"""
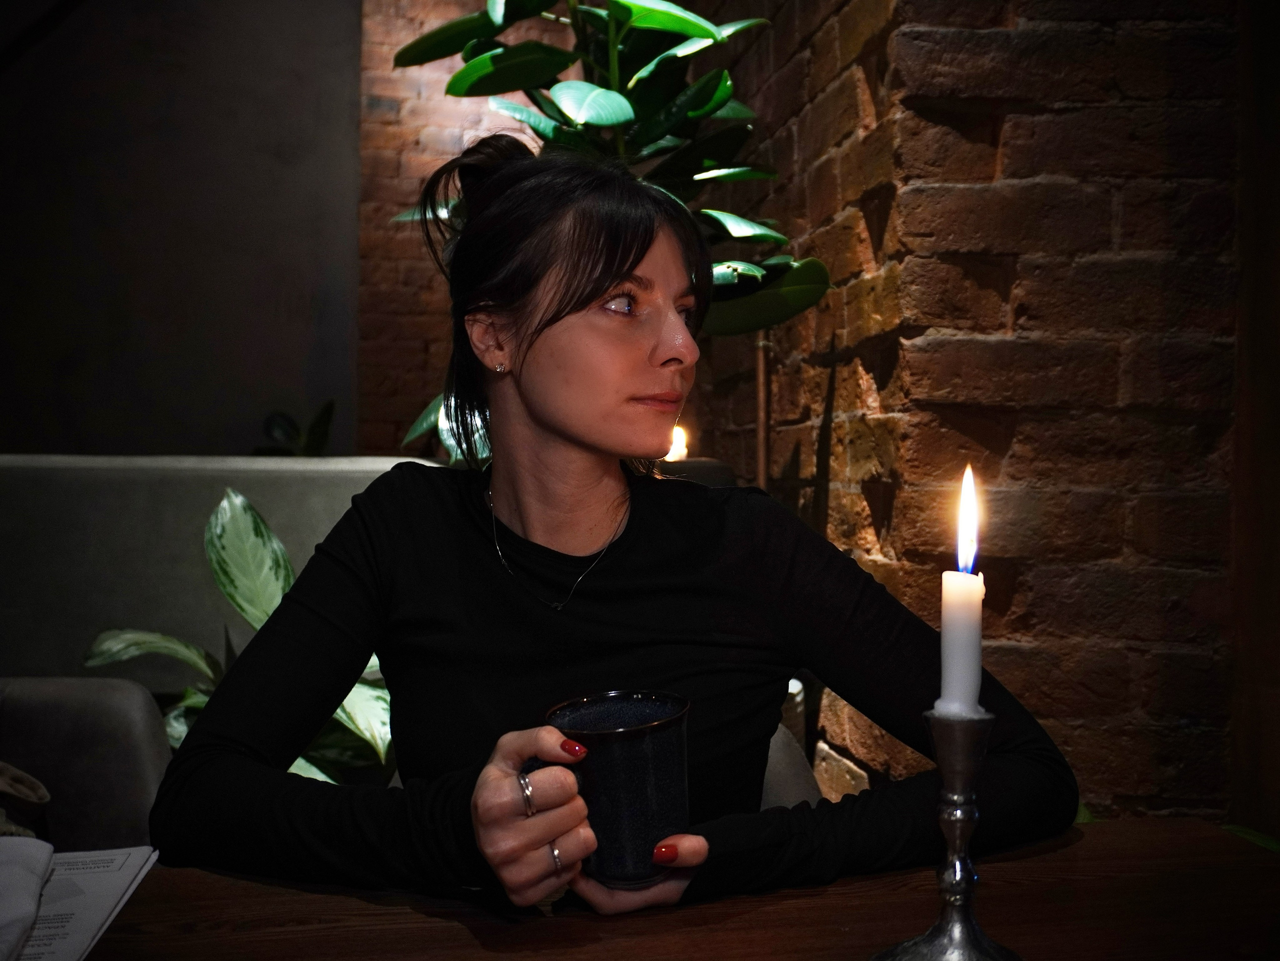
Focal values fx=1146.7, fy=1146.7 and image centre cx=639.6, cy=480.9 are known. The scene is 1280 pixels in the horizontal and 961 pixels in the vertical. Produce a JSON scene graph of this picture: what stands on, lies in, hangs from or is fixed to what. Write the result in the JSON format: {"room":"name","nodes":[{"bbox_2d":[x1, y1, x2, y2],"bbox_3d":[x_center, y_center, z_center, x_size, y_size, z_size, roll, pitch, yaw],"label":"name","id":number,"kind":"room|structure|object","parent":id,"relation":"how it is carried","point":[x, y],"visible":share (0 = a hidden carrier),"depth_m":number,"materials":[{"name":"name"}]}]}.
{"room":"restaurant","nodes":[
{"label":"restaurant","id":0,"kind":"room"},
{"bbox_2d":[0,0,367,456],"bbox_3d":[-2.358,-0.858,4.287,3.078,3.293,0.181,0,1,-3],"label":"gray wall","id":1,"kind":"structure","parent":0,"point":[271,308],"depth_m":4.28,"materials":[{"name":"grey paint"}]},
{"bbox_2d":[85,486,397,783],"bbox_3d":[-0.607,0.364,1.959,0.608,0.674,0.567,0,1,-3],"label":"potted plant","id":2,"kind":"object","parent":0,"point":[189,701],"visible":0.29,"depth_m":1.93,"materials":[{"name":"green plant"}]},
{"bbox_2d":[252,402,335,456],"bbox_3d":[-1.199,0.001,3.990,0.435,0.552,0.468,0,1,-3],"label":"small plant","id":3,"kind":"object","parent":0,"point":[319,426],"visible":0.3,"depth_m":3.97,"materials":[{"name":"green plant"}]},
{"bbox_2d":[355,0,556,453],"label":"brick wall","id":4,"kind":"structure","parent":0,"point":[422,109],"depth_m":4.28,"materials":[{"name":"red brick"}]},
{"bbox_2d":[664,424,688,461],"bbox_3d":[0.078,-0.071,2.665,0.076,0.113,0.074,0,1,-3],"label":"candle","id":5,"kind":"object","parent":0,"point":[677,450],"visible":0.62,"depth_m":2.65,"materials":[{"name":"white wax"}]},
{"bbox_2d":[680,0,1238,827],"bbox_3d":[0.646,-0.613,2.441,0.744,3.280,2.209,0,1,-3],"label":"brick wall","id":6,"kind":"structure","parent":0,"point":[1109,33],"depth_m":1.89,"materials":[{"name":"red brick"}]},
{"bbox_2d":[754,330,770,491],"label":"wooden stake","id":7,"kind":"object","parent":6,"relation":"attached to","point":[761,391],"visible":0.38,"depth_m":2.59,"materials":[{"name":"brown wood"}]},
{"bbox_2d":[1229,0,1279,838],"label":"wooden post","id":8,"kind":"structure","parent":6,"relation":"attached to","point":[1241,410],"depth_m":1.80,"materials":[{"name":"brown wood"}]},
{"label":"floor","id":9,"kind":"structure","parent":0,"visible":0},
{"bbox_2d":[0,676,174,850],"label":"armchair","id":10,"kind":"object","parent":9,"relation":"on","point":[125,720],"visible":0.68,"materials":[{"name":"grey fabric"}]},
{"bbox_2d":[0,467,811,847],"bbox_3d":[-0.647,0.446,2.007,1.890,0.944,1.087,0,1,-3],"label":"sofa","id":11,"kind":"object","parent":9,"relation":"on","point":[41,475],"visible":0.29,"depth_m":2.17,"materials":[{"name":"grey fabric"}]},
{"bbox_2d":[0,760,50,838],"bbox_3d":[-0.978,0.429,1.492,0.359,0.220,0.357,0,1,-3],"label":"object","id":12,"kind":"object","parent":11,"relation":"on","point":[38,787],"visible":0.72,"depth_m":1.55,"materials":[{"name":"fabric"}]},
{"bbox_2d":[150,131,1079,920],"bbox_3d":[-0.031,0.179,1.190,0.773,1.105,0.691,0,1,-3],"label":"woman","id":13,"kind":"object","parent":11,"relation":"on","point":[552,429],"visible":0.92,"depth_m":1.08},
{"bbox_2d":[535,689,693,887],"bbox_3d":[-0.019,0.230,0.855,0.118,0.117,0.111,0,1,-3],"label":"mug","id":14,"kind":"object","parent":13,"relation":"in","point":[645,749],"visible":0.87,"depth_m":0.82,"materials":[{"name":"ceramic"}]},
{"bbox_2d":[379,0,836,468],"bbox_3d":[-0.072,-0.225,2.173,0.883,1.918,0.842,0,1,-3],"label":"potted plant","id":15,"kind":"object","parent":9,"relation":"on","point":[624,6],"visible":0.6,"depth_m":2.10,"materials":[{"name":"green plant"}]},
{"bbox_2d":[56,817,1279,960],"bbox_3d":[-0.086,0.707,0.515,1.659,0.747,1.095,0,1,-3],"label":"wooden table","id":16,"kind":"object","parent":9,"relation":"on","point":[1082,843],"visible":0.8,"depth_m":0.86,"materials":[{"name":"brown wood"}]},
{"bbox_2d":[8,845,161,960],"bbox_3d":[-0.477,0.316,0.810,0.222,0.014,0.281,0,1,-3],"label":"paper","id":17,"kind":"object","parent":16,"relation":"on","point":[88,889],"visible":0.79,"depth_m":0.85,"materials":[{"name":"white paper"}]},
{"bbox_2d":[0,836,54,960],"bbox_3d":[-0.486,0.296,0.774,0.142,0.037,0.220,0,1,-22],"label":"napkin","id":18,"kind":"object","parent":17,"relation":"on","point":[33,908],"visible":1,"depth_m":0.81,"materials":[{"name":"white fabric"}]},
{"bbox_2d":[872,706,1022,960],"bbox_3d":[0.191,0.230,0.694,0.106,0.184,0.105,0,1,-3],"label":"candlestick","id":19,"kind":"object","parent":16,"relation":"on","point":[958,779],"visible":0.98,"depth_m":0.68,"materials":[{"name":"silver metal"}]},
{"bbox_2d":[939,458,985,718],"bbox_3d":[0.213,0.078,0.756,0.029,0.170,0.029,0,1,-3],"label":"candle","id":20,"kind":"object","parent":19,"relation":"in","point":[944,623],"visible":0.96,"depth_m":0.75,"materials":[{"name":"white wax"}]},
{"bbox_2d":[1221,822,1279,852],"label":"green leaf","id":21,"kind":"object","parent":16,"relation":"on","point":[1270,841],"visible":0.27,"depth_m":1.56,"materials":[{"name":"green plant"}]}
]}

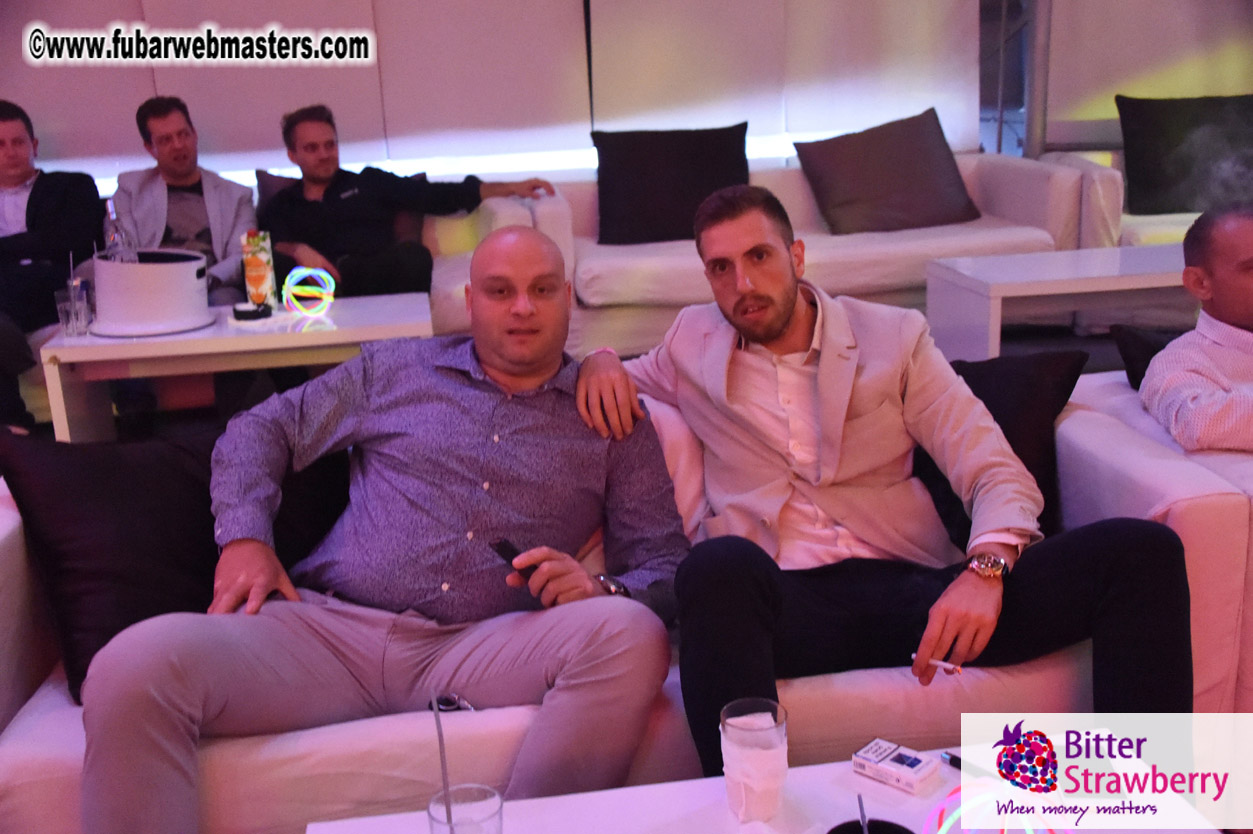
"""
Make an exact copy of the records above, with the pictures left out.

Focal values fx=1146.7, fy=1146.7 and image centre cx=639.6, cy=480.9 are known. The scene is 1280 pixels in the horizontal and 961 pixels in the vertical. Produce a JSON scene graph of this picture: what stands on, lies in, hangs from or is fixed to what. Write the result in the JSON format: {"room":"name","nodes":[{"bbox_2d":[x1, y1, x2, y2],"bbox_3d":[x_center, y_center, z_center, x_size, y_size, z_size, roll, pitch, yaw],"label":"name","id":number,"kind":"room|structure|object","parent":id,"relation":"how it is carried","point":[x, y],"visible":share (0 = a hidden carrier),"depth_m":number,"materials":[{"name":"name"}]}]}.
{"room":"restaurant","nodes":[
{"label":"restaurant","id":0,"kind":"room"},
{"bbox_2d":[0,0,367,456],"bbox_3d":[-2.358,-0.858,4.287,3.078,3.293,0.181,0,1,-3],"label":"gray wall","id":1,"kind":"structure","parent":0,"point":[271,308],"depth_m":4.28,"materials":[{"name":"grey paint"}]},
{"bbox_2d":[85,486,397,783],"bbox_3d":[-0.607,0.364,1.959,0.608,0.674,0.567,0,1,-3],"label":"potted plant","id":2,"kind":"object","parent":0,"point":[189,701],"visible":0.29,"depth_m":1.93,"materials":[{"name":"green plant"}]},
{"bbox_2d":[252,402,335,456],"bbox_3d":[-1.199,0.001,3.990,0.435,0.552,0.468,0,1,-3],"label":"small plant","id":3,"kind":"object","parent":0,"point":[319,426],"visible":0.3,"depth_m":3.97,"materials":[{"name":"green plant"}]},
{"bbox_2d":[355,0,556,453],"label":"brick wall","id":4,"kind":"structure","parent":0,"point":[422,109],"depth_m":4.28,"materials":[{"name":"red brick"}]},
{"bbox_2d":[664,424,688,461],"bbox_3d":[0.078,-0.071,2.665,0.076,0.113,0.074,0,1,-3],"label":"candle","id":5,"kind":"object","parent":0,"point":[677,450],"visible":0.62,"depth_m":2.65,"materials":[{"name":"white wax"}]},
{"bbox_2d":[680,0,1238,827],"bbox_3d":[0.646,-0.613,2.441,0.744,3.280,2.209,0,1,-3],"label":"brick wall","id":6,"kind":"structure","parent":0,"point":[1109,33],"depth_m":1.89,"materials":[{"name":"red brick"}]},
{"bbox_2d":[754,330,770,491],"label":"wooden stake","id":7,"kind":"object","parent":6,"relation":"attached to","point":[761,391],"visible":0.38,"depth_m":2.59,"materials":[{"name":"brown wood"}]},
{"bbox_2d":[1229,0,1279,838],"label":"wooden post","id":8,"kind":"structure","parent":6,"relation":"attached to","point":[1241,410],"depth_m":1.80,"materials":[{"name":"brown wood"}]},
{"label":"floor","id":9,"kind":"structure","parent":0,"visible":0},
{"bbox_2d":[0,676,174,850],"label":"armchair","id":10,"kind":"object","parent":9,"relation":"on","point":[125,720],"visible":0.68,"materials":[{"name":"grey fabric"}]},
{"bbox_2d":[0,467,811,847],"bbox_3d":[-0.647,0.446,2.007,1.890,0.944,1.087,0,1,-3],"label":"sofa","id":11,"kind":"object","parent":9,"relation":"on","point":[41,475],"visible":0.29,"depth_m":2.17,"materials":[{"name":"grey fabric"}]},
{"bbox_2d":[0,760,50,838],"bbox_3d":[-0.978,0.429,1.492,0.359,0.220,0.357,0,1,-3],"label":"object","id":12,"kind":"object","parent":11,"relation":"on","point":[38,787],"visible":0.72,"depth_m":1.55,"materials":[{"name":"fabric"}]},
{"bbox_2d":[150,131,1079,920],"bbox_3d":[-0.031,0.179,1.190,0.773,1.105,0.691,0,1,-3],"label":"woman","id":13,"kind":"object","parent":11,"relation":"on","point":[552,429],"visible":0.92,"depth_m":1.08},
{"bbox_2d":[535,689,693,887],"bbox_3d":[-0.019,0.230,0.855,0.118,0.117,0.111,0,1,-3],"label":"mug","id":14,"kind":"object","parent":13,"relation":"in","point":[645,749],"visible":0.87,"depth_m":0.82,"materials":[{"name":"ceramic"}]},
{"bbox_2d":[379,0,836,468],"bbox_3d":[-0.072,-0.225,2.173,0.883,1.918,0.842,0,1,-3],"label":"potted plant","id":15,"kind":"object","parent":9,"relation":"on","point":[624,6],"visible":0.6,"depth_m":2.10,"materials":[{"name":"green plant"}]},
{"bbox_2d":[56,817,1279,960],"bbox_3d":[-0.086,0.707,0.515,1.659,0.747,1.095,0,1,-3],"label":"wooden table","id":16,"kind":"object","parent":9,"relation":"on","point":[1082,843],"visible":0.8,"depth_m":0.86,"materials":[{"name":"brown wood"}]},
{"bbox_2d":[8,845,161,960],"bbox_3d":[-0.477,0.316,0.810,0.222,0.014,0.281,0,1,-3],"label":"paper","id":17,"kind":"object","parent":16,"relation":"on","point":[88,889],"visible":0.79,"depth_m":0.85,"materials":[{"name":"white paper"}]},
{"bbox_2d":[0,836,54,960],"bbox_3d":[-0.486,0.296,0.774,0.142,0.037,0.220,0,1,-22],"label":"napkin","id":18,"kind":"object","parent":17,"relation":"on","point":[33,908],"visible":1,"depth_m":0.81,"materials":[{"name":"white fabric"}]},
{"bbox_2d":[872,706,1022,960],"bbox_3d":[0.191,0.230,0.694,0.106,0.184,0.105,0,1,-3],"label":"candlestick","id":19,"kind":"object","parent":16,"relation":"on","point":[958,779],"visible":0.98,"depth_m":0.68,"materials":[{"name":"silver metal"}]},
{"bbox_2d":[939,458,985,718],"bbox_3d":[0.213,0.078,0.756,0.029,0.170,0.029,0,1,-3],"label":"candle","id":20,"kind":"object","parent":19,"relation":"in","point":[944,623],"visible":0.96,"depth_m":0.75,"materials":[{"name":"white wax"}]},
{"bbox_2d":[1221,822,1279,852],"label":"green leaf","id":21,"kind":"object","parent":16,"relation":"on","point":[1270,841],"visible":0.27,"depth_m":1.56,"materials":[{"name":"green plant"}]}
]}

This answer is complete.